● **EXERCISE GOAL**:
A faithful retyping of every entry below is wanted, with images left out.
--- RECORDS PROVIDED Enclosed Below ---
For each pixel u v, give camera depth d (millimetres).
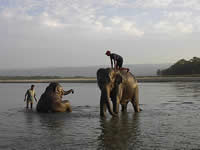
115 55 14367
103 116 13828
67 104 15883
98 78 13992
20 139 9258
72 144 8617
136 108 15539
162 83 55969
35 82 74312
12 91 37031
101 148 8164
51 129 10898
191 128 10906
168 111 15805
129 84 14859
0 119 13336
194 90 33406
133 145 8461
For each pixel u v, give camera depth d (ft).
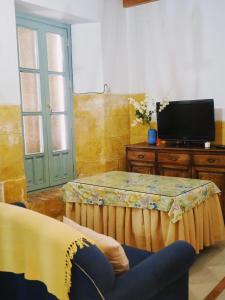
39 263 5.69
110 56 14.83
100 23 14.21
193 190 9.66
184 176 13.38
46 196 13.11
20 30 12.62
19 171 11.39
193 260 6.64
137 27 15.52
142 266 5.91
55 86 14.16
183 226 8.96
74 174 15.12
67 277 5.16
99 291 5.06
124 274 5.69
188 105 13.83
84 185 10.78
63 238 5.27
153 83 15.53
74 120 14.98
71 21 14.01
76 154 15.16
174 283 6.57
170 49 14.89
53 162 14.14
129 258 7.41
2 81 10.76
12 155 11.15
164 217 9.11
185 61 14.57
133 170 14.84
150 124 15.70
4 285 6.89
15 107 11.17
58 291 5.32
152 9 15.10
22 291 6.40
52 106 14.06
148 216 9.40
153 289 5.73
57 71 14.16
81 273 5.11
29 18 12.81
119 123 15.61
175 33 14.69
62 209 13.28
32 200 12.59
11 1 10.92
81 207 10.97
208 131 13.51
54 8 12.27
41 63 13.39
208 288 8.65
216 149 12.61
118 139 15.60
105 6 14.44
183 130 14.07
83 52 14.55
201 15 13.96
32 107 13.28
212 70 13.96
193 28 14.21
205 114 13.48
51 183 14.08
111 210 10.18
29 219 5.97
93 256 5.09
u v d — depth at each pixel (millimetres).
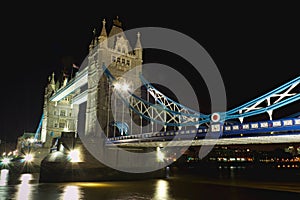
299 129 27250
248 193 33281
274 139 32250
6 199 28688
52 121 103375
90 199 28906
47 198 29422
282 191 34719
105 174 49375
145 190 36031
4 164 86562
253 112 33094
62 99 104812
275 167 102188
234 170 84312
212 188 38031
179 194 32562
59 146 52125
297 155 116562
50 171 46875
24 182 47562
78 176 47531
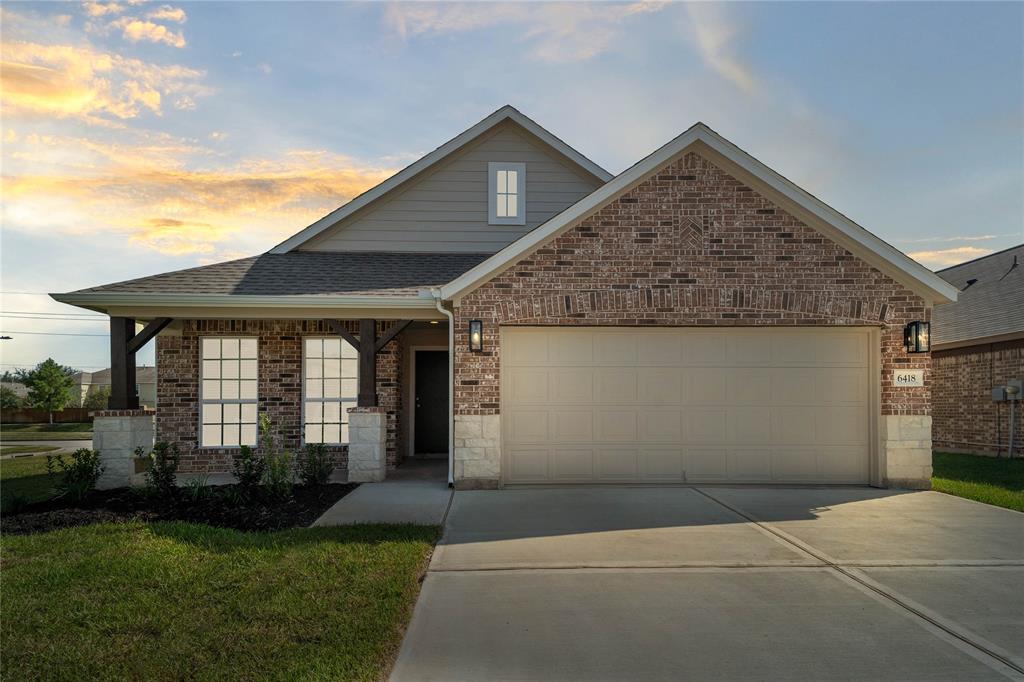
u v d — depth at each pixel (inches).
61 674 172.4
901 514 346.9
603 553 277.1
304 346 510.9
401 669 178.4
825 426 428.1
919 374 418.6
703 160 419.8
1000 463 601.0
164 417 500.7
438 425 594.9
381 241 559.5
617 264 418.3
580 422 425.4
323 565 253.8
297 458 479.5
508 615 213.8
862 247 414.9
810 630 203.0
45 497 410.0
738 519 335.9
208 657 180.9
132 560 259.6
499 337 418.0
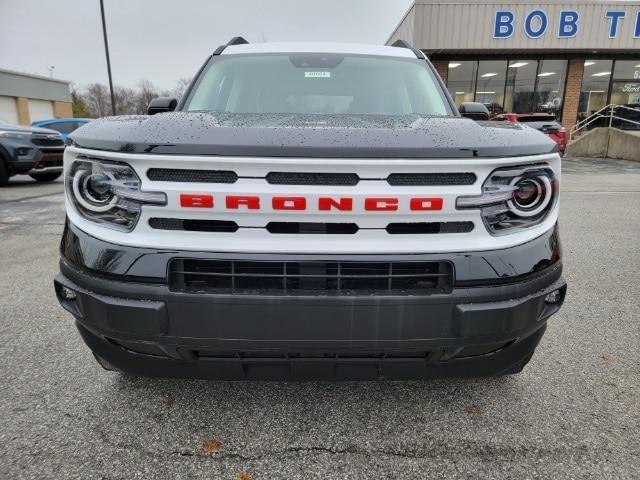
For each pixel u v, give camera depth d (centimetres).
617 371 251
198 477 174
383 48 324
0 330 294
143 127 163
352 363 165
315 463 182
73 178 164
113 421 205
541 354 269
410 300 153
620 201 818
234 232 153
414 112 271
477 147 152
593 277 406
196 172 150
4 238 535
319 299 152
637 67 1938
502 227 160
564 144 1558
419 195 150
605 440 195
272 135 152
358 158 146
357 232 152
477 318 156
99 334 167
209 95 276
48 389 229
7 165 948
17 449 187
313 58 303
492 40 1755
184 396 224
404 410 215
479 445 192
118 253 156
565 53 1875
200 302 153
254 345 156
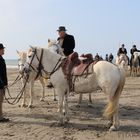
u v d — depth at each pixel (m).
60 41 13.02
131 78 31.02
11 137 10.12
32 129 11.13
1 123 12.02
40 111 14.27
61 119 11.58
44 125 11.72
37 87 24.44
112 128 10.88
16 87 24.66
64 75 11.20
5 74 11.84
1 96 11.92
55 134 10.49
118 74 10.42
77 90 11.15
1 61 11.71
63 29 12.89
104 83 10.39
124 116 13.58
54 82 11.36
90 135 10.38
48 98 18.28
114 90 10.41
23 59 14.11
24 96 15.31
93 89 10.88
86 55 11.16
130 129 11.25
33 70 12.49
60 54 12.59
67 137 10.13
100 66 10.57
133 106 16.06
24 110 14.52
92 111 14.40
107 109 10.48
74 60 11.20
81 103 16.36
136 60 32.44
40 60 11.68
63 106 12.48
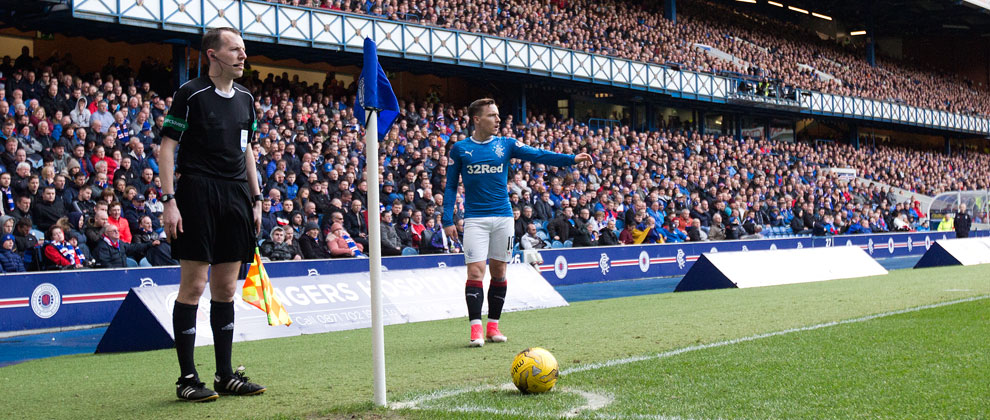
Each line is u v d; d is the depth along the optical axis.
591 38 25.59
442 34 20.66
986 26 47.09
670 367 4.68
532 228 15.66
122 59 19.56
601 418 3.46
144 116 14.38
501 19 22.84
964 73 50.03
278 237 12.34
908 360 4.75
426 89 24.44
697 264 11.84
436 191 17.00
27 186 11.27
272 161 14.72
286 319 4.55
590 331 6.67
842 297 9.25
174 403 4.13
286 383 4.60
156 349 6.54
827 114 33.88
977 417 3.40
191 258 4.06
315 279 7.85
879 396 3.81
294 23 17.86
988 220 30.02
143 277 10.70
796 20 42.88
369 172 3.89
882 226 27.34
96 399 4.33
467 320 8.07
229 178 4.16
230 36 4.13
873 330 6.12
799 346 5.39
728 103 29.47
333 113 18.11
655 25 29.94
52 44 18.80
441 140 18.41
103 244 10.79
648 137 25.72
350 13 18.81
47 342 8.82
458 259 14.41
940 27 47.28
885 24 46.53
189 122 4.06
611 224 17.36
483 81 24.72
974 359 4.74
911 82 43.59
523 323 7.51
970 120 43.03
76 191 11.74
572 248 16.08
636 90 26.36
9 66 13.99
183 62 17.25
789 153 31.61
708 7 35.81
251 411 3.86
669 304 9.18
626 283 16.34
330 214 13.68
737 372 4.47
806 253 13.12
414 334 6.89
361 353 5.81
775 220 23.88
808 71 35.66
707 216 21.00
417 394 4.11
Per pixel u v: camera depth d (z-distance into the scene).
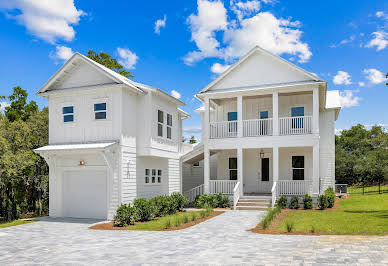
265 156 22.69
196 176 27.36
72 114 16.95
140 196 17.34
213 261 7.56
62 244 10.12
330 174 23.42
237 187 19.33
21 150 21.95
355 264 6.79
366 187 38.31
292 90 19.44
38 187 25.03
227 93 20.64
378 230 10.68
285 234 10.75
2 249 9.49
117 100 16.08
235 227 12.68
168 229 12.55
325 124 23.84
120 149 15.68
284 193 19.25
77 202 16.77
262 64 20.55
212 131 21.66
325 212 16.25
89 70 17.00
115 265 7.49
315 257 7.48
--- End of Enclosed RECORDS PROVIDED ---
● **REPLY**:
For each pixel u v, give camera depth d (millimetres).
115 55 14367
103 116 13828
67 104 15883
98 78 13992
20 139 9258
72 144 8617
136 108 15539
162 83 55969
35 82 74312
12 91 37031
101 148 8164
51 129 10898
191 128 10906
168 111 15805
129 84 14859
0 119 13336
194 90 33406
133 145 8461
For each pixel u v, give camera depth d (ft).
39 263 5.69
110 56 14.83
100 23 14.21
193 190 9.66
184 176 13.38
46 196 13.11
20 30 12.62
19 171 11.39
193 260 6.64
137 27 15.52
142 266 5.91
55 86 14.16
183 226 8.96
74 174 15.12
67 277 5.16
99 291 5.06
124 274 5.69
188 105 13.83
84 185 10.78
63 238 5.27
153 83 15.53
74 120 14.98
71 21 14.01
76 154 15.16
174 283 6.57
170 49 14.89
53 162 14.14
129 258 7.41
2 81 10.76
12 155 11.15
164 217 9.11
185 61 14.57
133 170 14.84
150 124 15.70
4 285 6.89
15 107 11.17
58 291 5.32
152 9 15.10
22 291 6.40
52 106 14.06
148 216 9.40
153 289 5.73
57 71 14.16
81 273 5.11
29 18 12.81
119 123 15.61
175 33 14.69
62 209 13.28
32 200 12.59
11 1 10.92
81 207 10.97
208 131 13.51
54 8 12.27
41 63 13.39
208 288 8.65
216 149 12.61
118 139 15.60
105 6 14.44
183 130 14.07
83 52 14.55
201 15 13.96
32 107 13.28
212 70 13.96
193 28 14.21
205 114 13.48
51 183 14.08
111 210 10.18
29 219 5.97
93 256 5.09
u v d — depth at each pixel (millimetres).
299 129 27250
248 193 33281
274 139 32250
6 199 28688
52 121 103375
90 199 28906
47 198 29422
282 191 34719
105 174 49375
145 190 36031
4 164 86562
253 112 33094
62 99 104812
275 167 102188
234 170 84312
212 188 38031
179 194 32562
59 146 52125
297 155 116562
50 171 46875
24 182 47562
78 176 47531
u v d — depth at each pixel (inches).
61 674 172.4
901 514 346.9
603 553 277.1
304 346 510.9
401 669 178.4
825 426 428.1
919 374 418.6
703 160 419.8
1000 463 601.0
164 417 500.7
438 425 594.9
381 241 559.5
617 264 418.3
580 422 425.4
323 565 253.8
297 458 479.5
508 615 213.8
862 247 414.9
810 630 203.0
45 497 410.0
738 519 335.9
208 657 180.9
132 560 259.6
499 337 418.0
For each pixel u v, give camera depth d (centimetres).
617 371 251
198 477 174
383 48 324
0 330 294
143 127 163
352 363 165
315 463 182
73 178 164
113 421 205
541 354 269
410 300 153
620 201 818
234 232 153
414 112 271
477 147 152
593 277 406
196 172 150
4 238 535
319 299 152
637 67 1938
502 227 160
564 144 1558
419 195 150
605 440 195
272 135 152
358 158 146
357 232 152
477 318 156
99 334 167
209 95 276
48 389 229
7 165 948
17 449 187
313 58 303
492 40 1755
184 396 224
404 410 215
479 445 192
118 253 156
565 53 1875
200 302 153
254 345 156
u v d — depth at each pixel (m).
60 41 13.02
131 78 31.02
11 137 10.12
32 129 11.13
1 123 12.02
40 111 14.27
61 119 11.58
44 125 11.72
37 87 24.44
112 128 10.88
16 87 24.66
64 75 11.20
5 74 11.84
1 96 11.92
55 134 10.49
118 74 10.42
77 90 11.15
1 61 11.71
63 29 12.89
104 83 10.39
124 116 13.58
54 82 11.36
90 135 10.38
48 98 18.28
114 90 10.41
23 59 14.11
24 96 15.31
93 89 10.88
86 55 11.16
130 129 11.25
33 70 12.49
60 54 12.59
67 137 10.13
100 66 10.57
133 106 16.06
24 110 14.52
92 111 14.40
107 109 10.48
74 60 11.20
81 103 16.36
136 60 32.44
40 60 11.68
63 106 12.48
Each line is u v d; d is the depth along the optical axis.
591 38 25.59
442 34 20.66
986 26 47.09
670 367 4.68
532 228 15.66
122 59 19.56
601 418 3.46
144 116 14.38
501 19 22.84
964 73 50.03
278 237 12.34
908 360 4.75
426 89 24.44
697 264 11.84
436 191 17.00
27 186 11.27
272 161 14.72
286 319 4.55
590 331 6.67
842 297 9.25
174 403 4.13
286 383 4.60
156 349 6.54
827 114 33.88
977 417 3.40
191 258 4.06
315 279 7.85
879 396 3.81
294 23 17.86
988 220 30.02
143 277 10.70
796 20 42.88
369 172 3.89
882 226 27.34
96 399 4.33
467 320 8.07
229 178 4.16
230 36 4.13
873 330 6.12
799 346 5.39
728 103 29.47
333 113 18.11
655 25 29.94
52 44 18.80
441 140 18.41
103 244 10.79
648 137 25.72
350 13 18.81
47 342 8.82
458 259 14.41
940 27 47.28
885 24 46.53
189 122 4.06
611 224 17.36
483 81 24.72
974 359 4.74
911 82 43.59
523 323 7.51
970 120 43.03
76 191 11.74
572 248 16.08
636 90 26.36
9 66 13.99
183 62 17.25
789 153 31.61
708 7 35.81
251 411 3.86
669 304 9.18
626 283 16.34
330 214 13.68
737 372 4.47
806 253 13.12
414 334 6.89
361 353 5.81
775 220 23.88
808 71 35.66
707 216 21.00
417 394 4.11
Per pixel u v: camera depth d (z-distance into the scene).
265 156 22.69
196 176 27.36
72 114 16.95
140 196 17.34
213 261 7.56
62 244 10.12
330 174 23.42
237 187 19.33
21 150 21.95
355 264 6.79
366 187 38.31
292 90 19.44
38 187 25.03
227 93 20.64
378 230 10.68
285 234 10.75
2 249 9.49
117 100 16.08
235 227 12.68
168 229 12.55
325 124 23.84
120 149 15.68
284 193 19.25
77 202 16.77
262 64 20.55
212 131 21.66
325 212 16.25
89 70 17.00
115 265 7.49
315 257 7.48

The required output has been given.